2.5 添加特殊标记(Adding special tokens)

分成更小的块后，我们必须在开头和结尾添加特殊的标记：

def add_special_tokens_at_beginning_and_end(input_id_chunks: list[Tensor], mask_chunks: list[Tensor]) -> None:
    """
    Adds special CLS token (token id = 101) at the beginning.
    Adds SEP token (token id = 102) at the end of each chunk.
    Adds corresponding attention masks equal to 1 (attention mask is boolean).
    """
    for i in range(len(input_id_chunks)):
        # adding CLS (token id 101) and SEP (token id 102) tokens
        input_id_chunks[i] = torch.cat([Tensor([101]), input_id_chunks[i], Tensor([102])])
        # adding attention masks  corresponding to special tokens
        mask_chunks[i] = torch.cat([Tensor([1]), mask_chunks[i], Tensor([1])])

接下来，我们必须添加一些填充标记以确保所有块的大小恰好为 512：

def add_padding_tokens(input_id_chunks: list[Tensor], mask_chunks: list[Tensor]) -> None:
    """Adds padding tokens (token id = 0) at the end to make sure that all chunks have exactly 512 tokens."""
    for i in range(len(input_id_chunks)):
        # get required padding length
        pad_len = 512 - input_id_chunks[i].shape[0]
        # check if tensor length satisfies required chunk size
        if pad_len > 0:
            # if padding length is more than 0, we must add padding
            input_id_chunks[i] = torch.cat([input_id_chunks[i], Tensor([0] * pad_len)])
            mask_chunks[i] = torch.cat([mask_chunks[i], Tensor([0] * pad_len)])

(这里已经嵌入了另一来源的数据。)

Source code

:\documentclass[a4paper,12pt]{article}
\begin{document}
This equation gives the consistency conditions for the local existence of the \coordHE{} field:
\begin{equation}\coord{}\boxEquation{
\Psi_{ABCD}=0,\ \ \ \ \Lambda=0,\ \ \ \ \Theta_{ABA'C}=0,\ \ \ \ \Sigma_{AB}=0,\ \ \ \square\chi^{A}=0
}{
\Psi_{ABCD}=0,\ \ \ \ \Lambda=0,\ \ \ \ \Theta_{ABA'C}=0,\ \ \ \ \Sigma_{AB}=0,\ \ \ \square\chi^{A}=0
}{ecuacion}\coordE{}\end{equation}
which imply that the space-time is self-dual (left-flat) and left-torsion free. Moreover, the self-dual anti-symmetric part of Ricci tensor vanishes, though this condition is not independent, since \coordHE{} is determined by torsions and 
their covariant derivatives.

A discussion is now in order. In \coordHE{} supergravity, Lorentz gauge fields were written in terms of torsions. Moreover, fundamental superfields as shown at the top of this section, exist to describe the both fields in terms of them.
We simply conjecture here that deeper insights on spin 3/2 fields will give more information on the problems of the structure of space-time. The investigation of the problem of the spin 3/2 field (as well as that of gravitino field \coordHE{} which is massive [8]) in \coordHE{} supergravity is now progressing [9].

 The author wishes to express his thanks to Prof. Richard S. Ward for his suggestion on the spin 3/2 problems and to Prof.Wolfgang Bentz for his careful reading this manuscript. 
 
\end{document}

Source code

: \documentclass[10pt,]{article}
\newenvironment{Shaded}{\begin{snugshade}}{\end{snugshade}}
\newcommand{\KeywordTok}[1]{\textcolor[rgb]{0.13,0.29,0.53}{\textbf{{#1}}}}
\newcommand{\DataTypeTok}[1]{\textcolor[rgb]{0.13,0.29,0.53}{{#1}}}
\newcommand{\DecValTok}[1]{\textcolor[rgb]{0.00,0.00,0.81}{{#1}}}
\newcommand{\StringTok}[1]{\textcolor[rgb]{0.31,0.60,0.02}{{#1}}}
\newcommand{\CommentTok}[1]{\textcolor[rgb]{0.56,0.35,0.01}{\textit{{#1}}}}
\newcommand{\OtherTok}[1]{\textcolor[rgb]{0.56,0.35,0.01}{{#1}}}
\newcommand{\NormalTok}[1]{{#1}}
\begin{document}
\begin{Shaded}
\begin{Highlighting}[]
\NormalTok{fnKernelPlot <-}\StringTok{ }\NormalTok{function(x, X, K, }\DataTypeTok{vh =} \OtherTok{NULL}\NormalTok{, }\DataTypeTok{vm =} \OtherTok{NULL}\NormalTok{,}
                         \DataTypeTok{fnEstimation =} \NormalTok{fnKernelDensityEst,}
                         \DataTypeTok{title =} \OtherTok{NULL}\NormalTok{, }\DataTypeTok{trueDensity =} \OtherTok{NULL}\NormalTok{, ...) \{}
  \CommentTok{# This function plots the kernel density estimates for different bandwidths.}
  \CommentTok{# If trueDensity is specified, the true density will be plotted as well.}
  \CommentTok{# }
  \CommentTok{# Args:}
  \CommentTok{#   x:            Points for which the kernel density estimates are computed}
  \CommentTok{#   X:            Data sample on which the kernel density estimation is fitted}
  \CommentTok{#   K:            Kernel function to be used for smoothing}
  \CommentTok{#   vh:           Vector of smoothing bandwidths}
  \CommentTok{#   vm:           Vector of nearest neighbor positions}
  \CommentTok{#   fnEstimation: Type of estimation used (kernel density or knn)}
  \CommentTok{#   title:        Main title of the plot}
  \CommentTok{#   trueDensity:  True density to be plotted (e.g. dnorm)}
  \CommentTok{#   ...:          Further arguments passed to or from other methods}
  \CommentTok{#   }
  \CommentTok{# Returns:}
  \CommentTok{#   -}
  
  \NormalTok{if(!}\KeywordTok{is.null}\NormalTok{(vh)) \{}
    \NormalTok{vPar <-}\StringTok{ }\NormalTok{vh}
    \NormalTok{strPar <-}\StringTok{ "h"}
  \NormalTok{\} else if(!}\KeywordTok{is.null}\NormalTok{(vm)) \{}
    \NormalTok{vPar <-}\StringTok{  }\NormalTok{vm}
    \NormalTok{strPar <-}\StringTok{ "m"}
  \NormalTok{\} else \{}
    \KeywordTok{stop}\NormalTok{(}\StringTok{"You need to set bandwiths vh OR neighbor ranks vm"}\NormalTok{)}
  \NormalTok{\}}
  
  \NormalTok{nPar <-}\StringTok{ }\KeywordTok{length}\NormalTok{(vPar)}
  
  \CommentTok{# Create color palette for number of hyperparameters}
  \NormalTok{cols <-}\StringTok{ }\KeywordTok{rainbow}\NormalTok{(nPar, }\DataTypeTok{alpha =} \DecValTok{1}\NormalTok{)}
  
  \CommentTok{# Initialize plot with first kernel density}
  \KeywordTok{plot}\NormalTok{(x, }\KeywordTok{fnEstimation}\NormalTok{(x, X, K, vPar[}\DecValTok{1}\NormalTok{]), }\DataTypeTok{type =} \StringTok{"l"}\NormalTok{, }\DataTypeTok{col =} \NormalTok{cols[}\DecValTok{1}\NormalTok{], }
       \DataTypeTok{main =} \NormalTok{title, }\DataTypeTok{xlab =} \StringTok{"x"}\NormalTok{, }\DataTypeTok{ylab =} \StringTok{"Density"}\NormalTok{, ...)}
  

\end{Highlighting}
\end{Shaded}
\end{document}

from transformers import PreTrainedTokenizerBase
from typing import Any, Optional, Union

def transform_single_text(
    text: str,
    tokenizer: PreTrainedTokenizerBase,
    chunk_size: int,
    stride: int,
    minimal_chunk_length: int,
    maximal_text_length: Optional[int],
) -> tuple[Tensor, Tensor]:
    """Transforms (the entire) text to model input of BERT model."""
    if maximal_text_length:
        tokens = tokenize_text_with_truncation(text, tokenizer, maximal_text_length)
    else:
        tokens = tokenize_whole_text(text, tokenizer)
    input_id_chunks, mask_chunks = split_tokens_into_smaller_chunks(tokens, chunk_size, stride, minimal_chunk_length)
    add_special_tokens_at_beginning_and_end(input_id_chunks, mask_chunks)
    add_padding_tokens(input_id_chunks, mask_chunks)
    input_ids, attention_mask = stack_tokens_from_all_chunks(input_id_chunks, mask_chunks)
    return input_ids, attention_mask

2.6 堆叠张量(Stacking the tensors)

将此过程应用于单个文本后，input_ids 是大小为 512 的 K 个张量的列表，其中 K 是块的数量。要将其放入 BERT 模型中，我们必须将这 K 个张量堆叠成一个大小为 K x 512 的张量，并确保张量值具有适当的类型：

def stack_tokens_from_all_chunks(input_id_chunks: list[Tensor], mask_chunks: list[Tensor]) -> tuple[Tensor, Tensor]:
    """Reshapes data to a form compatible with BERT model input."""
    input_ids = torch.stack(input_id_chunks)
    attention_mask = torch.stack(mask_chunks)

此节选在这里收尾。